Relationships between interstitial transudate adenosine and coronary flow and between global adenosine formation and cytosolic metabolism were examined in constant-pressure perfused guinea pig hearts during norepinephrine (NE) stimulation and adenosine antagonism with 10 muM 8-phenyltheophylline. Basal coronary flow was 5.7 ml.min-1.g-1, and transudate and venous adenosine levels were approximately 0.26 and 0.06 muM, respectively. During 10 min of NE stimulation (15 nM), coronary flow and adenosine levels increased, the phosphocreatine-to-inorganic phosphate ratio ([PCr]/[P(i)]) declined, and ATP and pH remained stable. Despite phasic release of adenosine, coronary flow correlated dose dependently with transudate adenosine, and adenosine release was inversely related to [PCr]/[P(i)] under all conditions. 8-Phenyltheophylline infusion attenuated functional hyperemia by approximately 40%, enhanced the fall in [PCr]/[P(i)], and potentiated elevations in transudate and venous adenosine. Similar results and correlations were obtained in hearts perfused at a constant-flow of 5.7 ml.min-1.g-1, although stimulated adenosine levels and metabolic changes were greater and contractile responses smaller.
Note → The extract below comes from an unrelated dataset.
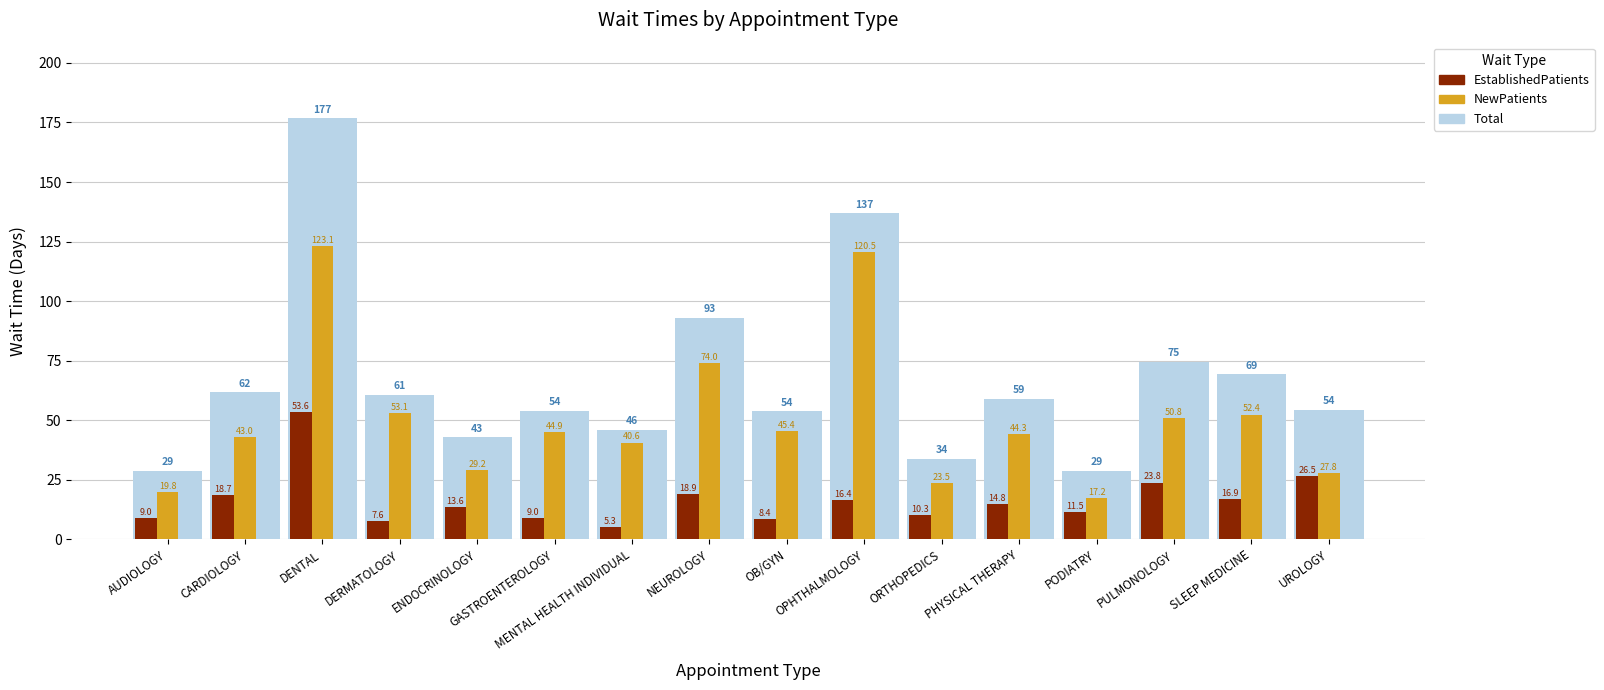

True or false: NewPatients has a value of 44.3 at PHYSICAL THERAPY.

True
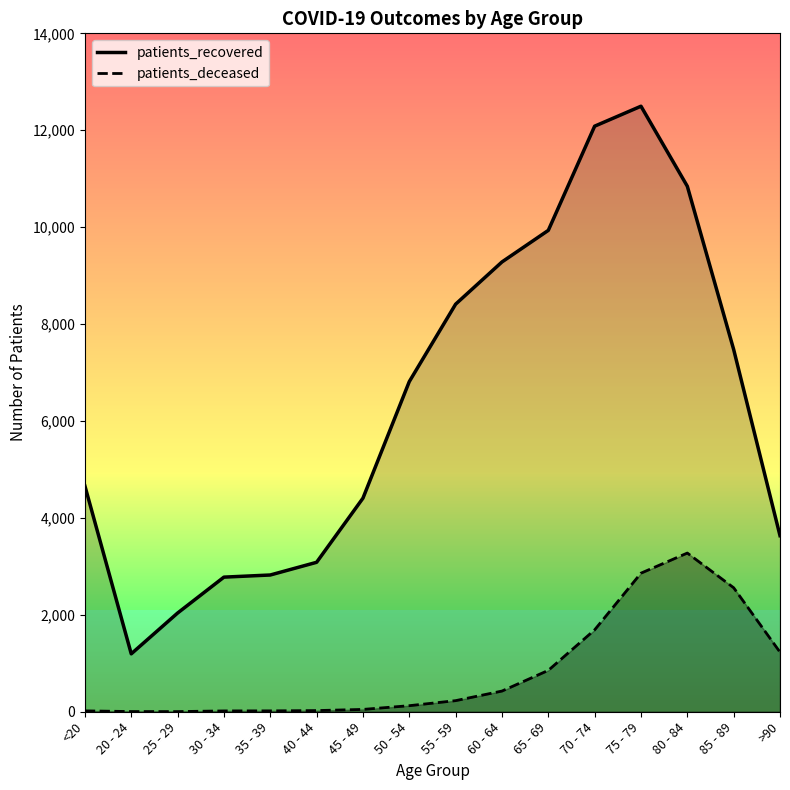

What is the average value of the patients_deceased series?

836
These data indicate that 1) endogenous adenosine plays a primary role in functional hyperemia in perfused guinea pig heart; 2) global adenosine formation appears related to phosphorylation status; and 3) adenosine receptor antagonism enhances metabolic disturbances during adrenergic stimulation and markedly potentiates adenosine release, indicating that the functional effects of antagonists may significantly underestimate the dilatory role of endogenous adenosine.